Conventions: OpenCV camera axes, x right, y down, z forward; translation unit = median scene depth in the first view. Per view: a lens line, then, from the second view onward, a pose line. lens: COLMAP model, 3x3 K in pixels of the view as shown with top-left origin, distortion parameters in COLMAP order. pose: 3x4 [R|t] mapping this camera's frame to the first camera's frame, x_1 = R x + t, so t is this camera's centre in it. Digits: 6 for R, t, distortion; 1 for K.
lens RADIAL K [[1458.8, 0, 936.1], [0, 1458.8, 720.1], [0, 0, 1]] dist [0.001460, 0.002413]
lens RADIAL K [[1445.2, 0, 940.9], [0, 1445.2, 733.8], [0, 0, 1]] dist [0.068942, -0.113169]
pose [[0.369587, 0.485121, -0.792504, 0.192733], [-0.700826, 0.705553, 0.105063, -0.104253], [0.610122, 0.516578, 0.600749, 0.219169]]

...

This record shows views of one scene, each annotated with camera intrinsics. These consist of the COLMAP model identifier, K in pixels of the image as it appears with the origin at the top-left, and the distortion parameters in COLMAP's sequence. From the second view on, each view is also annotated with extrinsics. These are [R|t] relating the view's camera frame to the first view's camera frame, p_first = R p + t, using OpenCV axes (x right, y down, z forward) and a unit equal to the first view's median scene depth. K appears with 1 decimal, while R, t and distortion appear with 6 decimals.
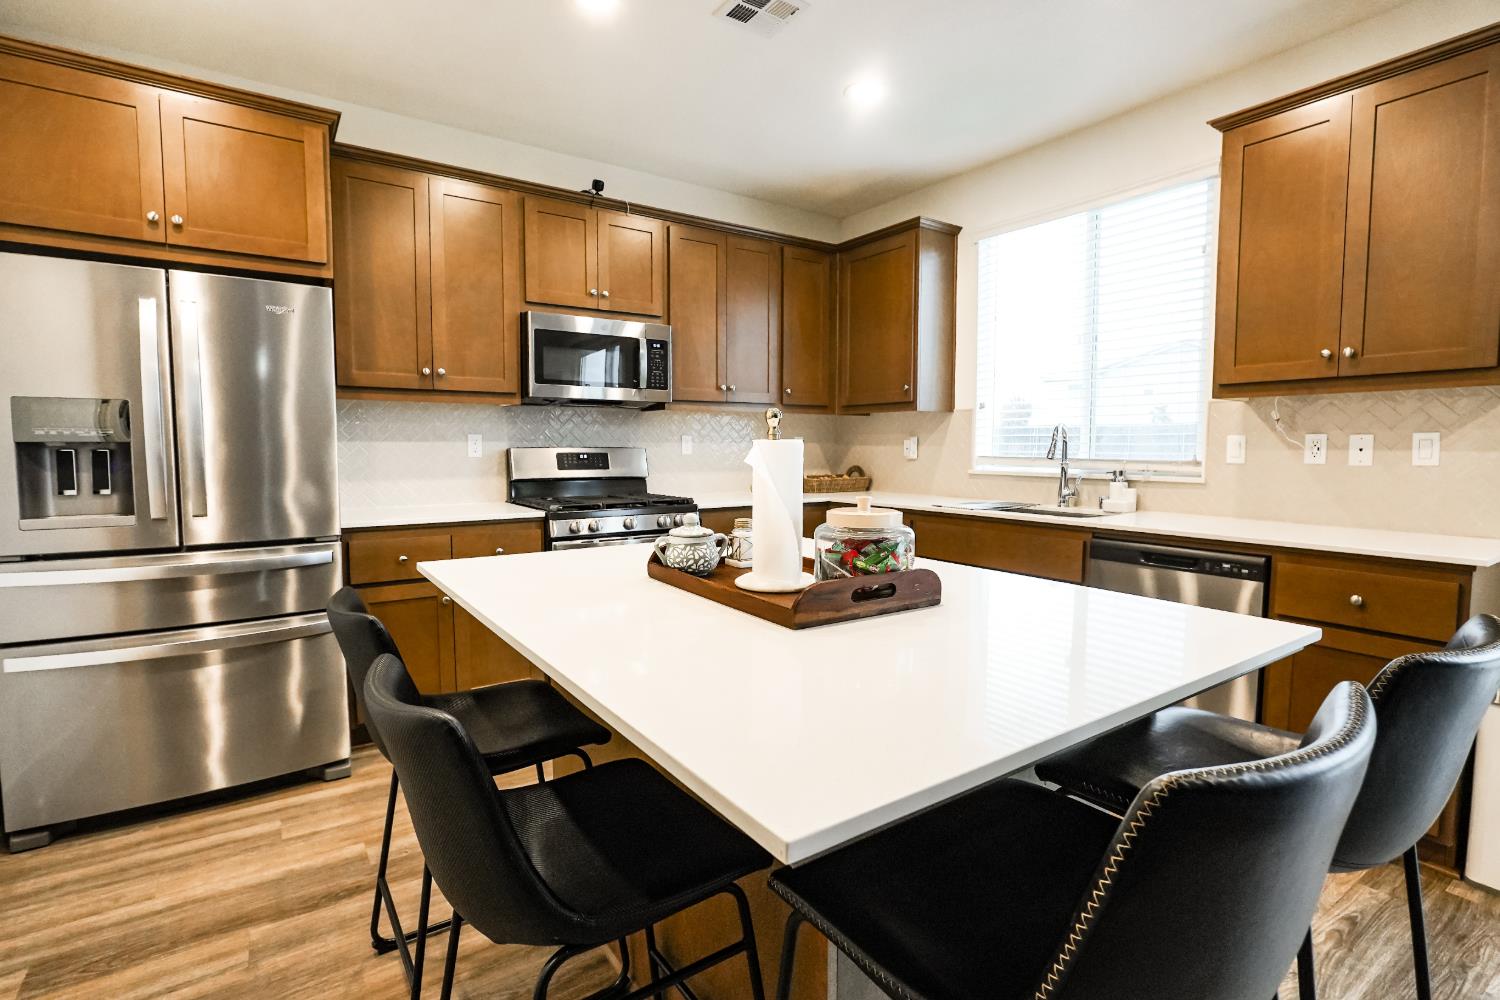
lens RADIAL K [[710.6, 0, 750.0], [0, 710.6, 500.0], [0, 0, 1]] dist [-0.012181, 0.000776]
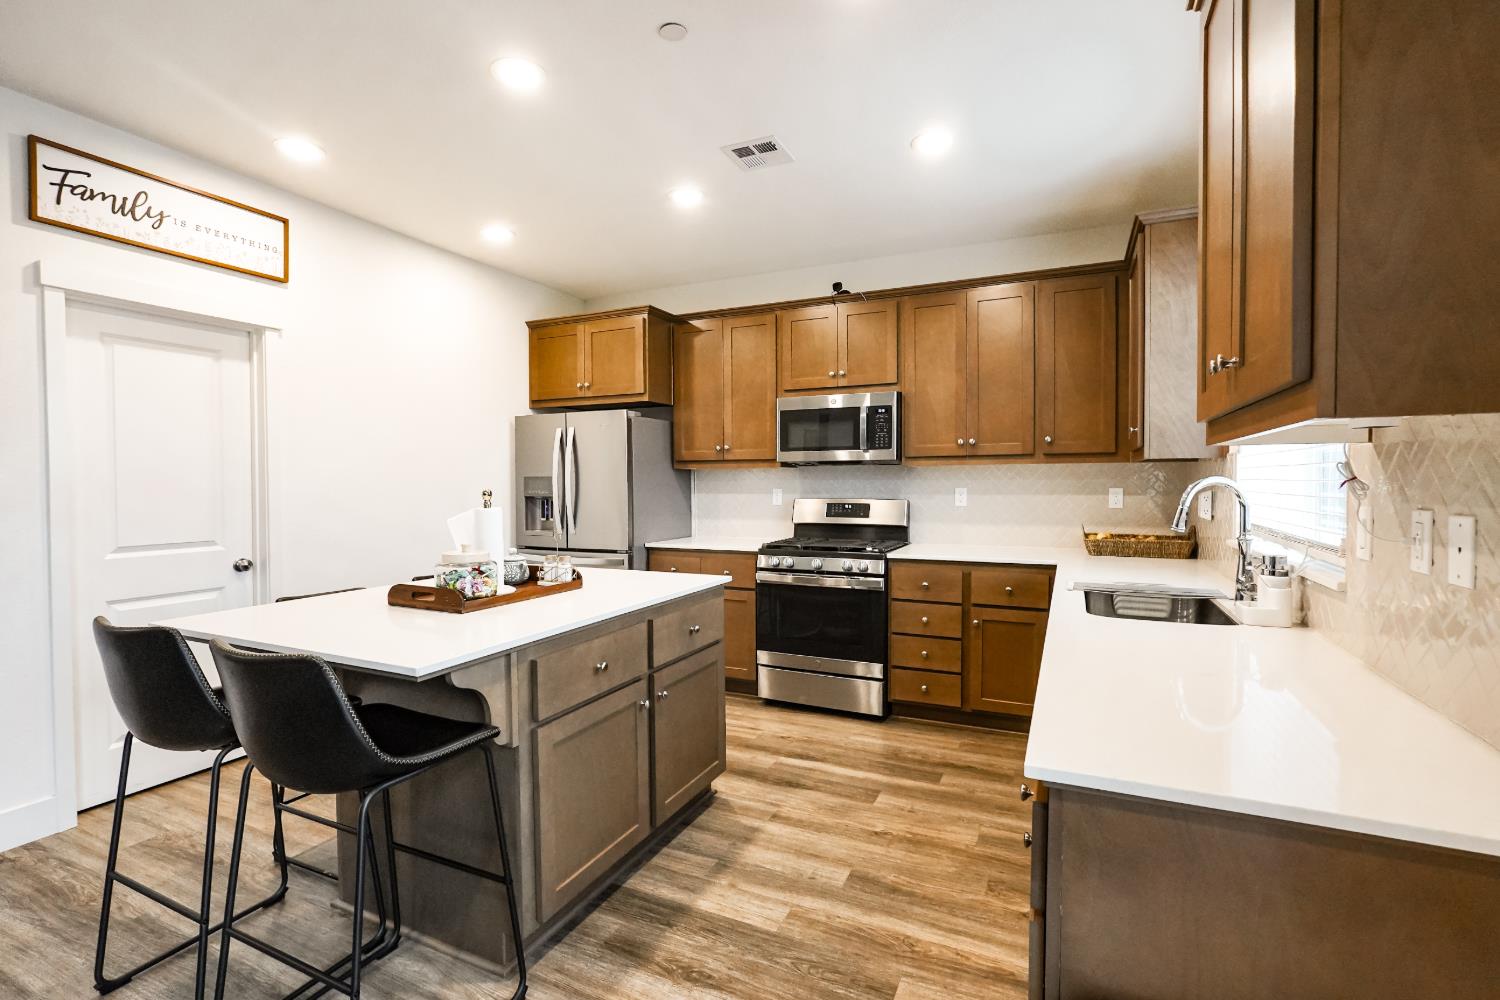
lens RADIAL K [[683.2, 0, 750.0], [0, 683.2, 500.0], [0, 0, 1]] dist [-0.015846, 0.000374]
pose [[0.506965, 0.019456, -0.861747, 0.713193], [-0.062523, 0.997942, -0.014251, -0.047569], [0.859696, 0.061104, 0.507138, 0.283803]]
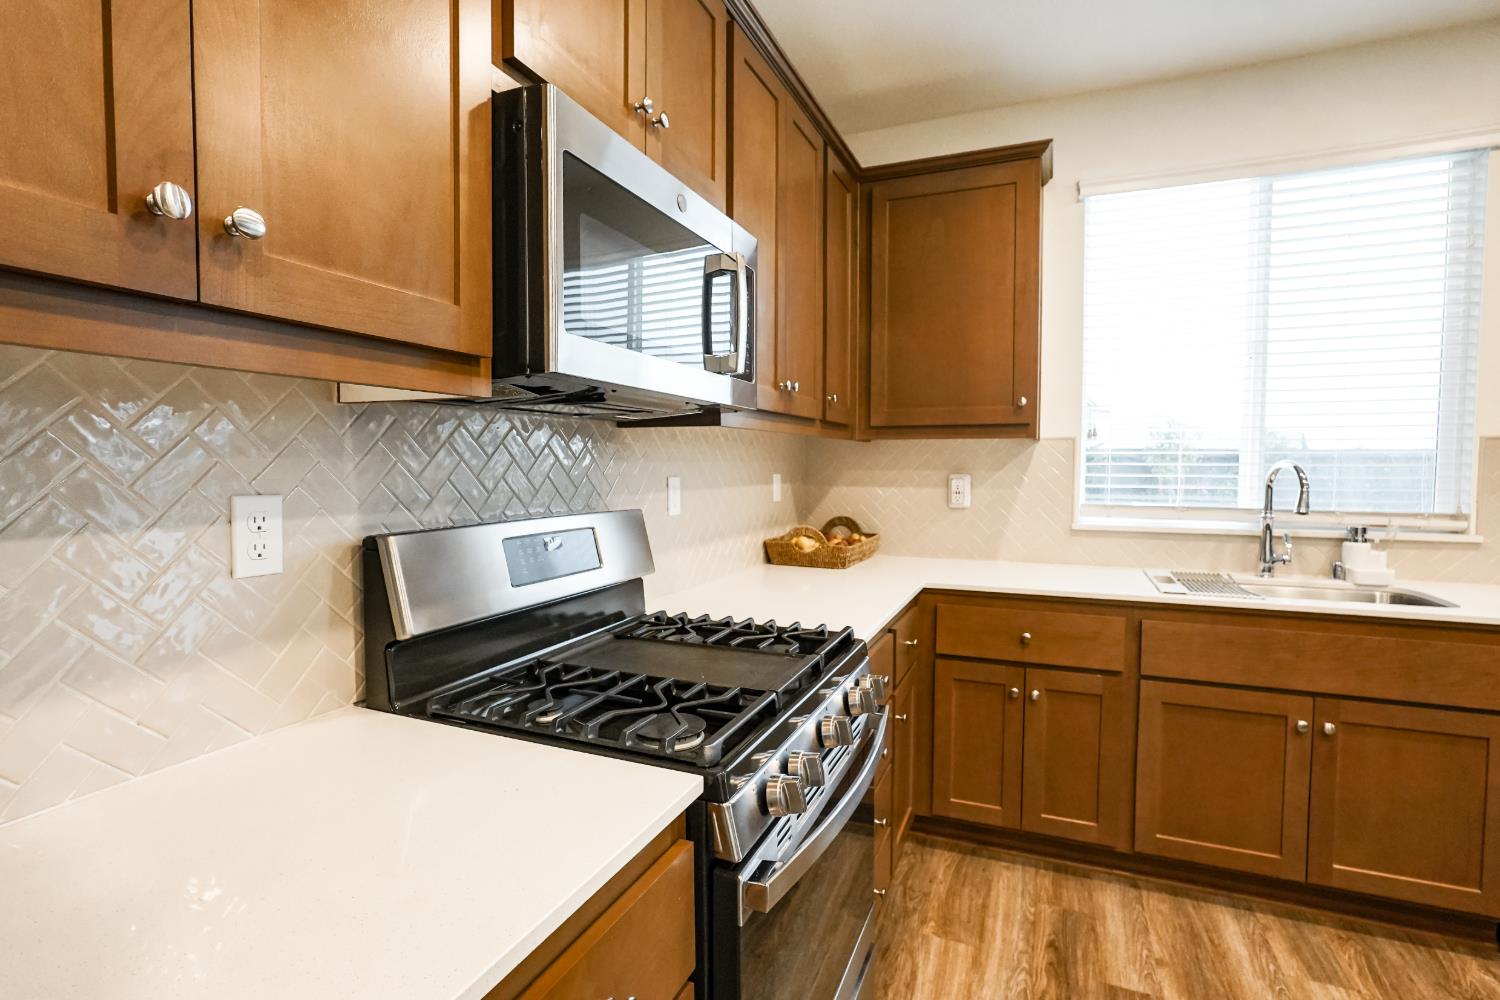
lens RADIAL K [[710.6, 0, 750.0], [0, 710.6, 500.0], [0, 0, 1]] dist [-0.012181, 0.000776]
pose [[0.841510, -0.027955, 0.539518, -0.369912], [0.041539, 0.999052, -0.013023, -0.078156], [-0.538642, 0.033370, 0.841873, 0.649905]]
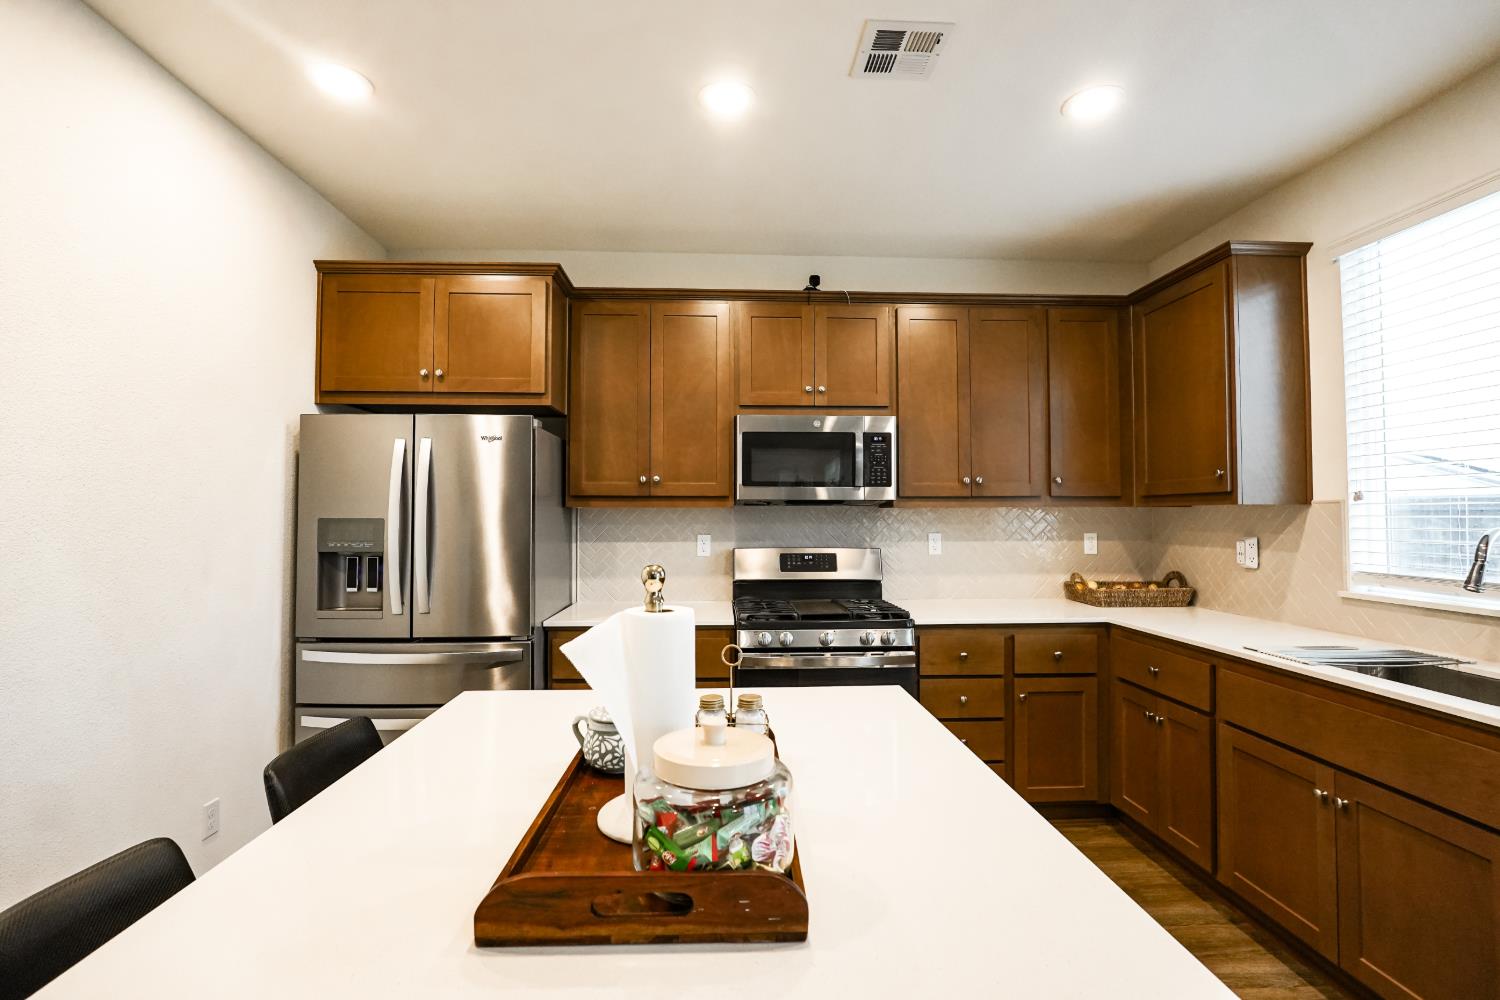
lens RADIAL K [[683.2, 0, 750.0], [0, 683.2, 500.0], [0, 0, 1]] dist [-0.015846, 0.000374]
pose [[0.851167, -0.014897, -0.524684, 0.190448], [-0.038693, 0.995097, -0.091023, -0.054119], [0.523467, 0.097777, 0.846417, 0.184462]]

• [TASK OBJECTIVE] Copy out the data word for word, from the line that contains "Conventions: OpenCV camera" through the line that contains "dist [0.068942, -0.113169]", and nothing else.

• [FINISHED EXERCISE]
Conventions: OpenCV camera axes, x right, y down, z forward; translation unit = median scene depth in the first view. Per view: a lens line, then, from the second view onward, a pose line. lens: COLMAP model, 3x3 K in pixels of the view as shown with top-left origin, distortion parameters in COLMAP order. pose: 3x4 [R|t] mapping this camera's frame to the first camera's frame, x_1 = R x + t, so t is this camera's centre in it. Digits: 6 for R, t, distortion; 1 for K.
lens RADIAL K [[1458.8, 0, 936.1], [0, 1458.8, 720.1], [0, 0, 1]] dist [0.001460, 0.002413]
lens RADIAL K [[1445.2, 0, 940.9], [0, 1445.2, 733.8], [0, 0, 1]] dist [0.068942, -0.113169]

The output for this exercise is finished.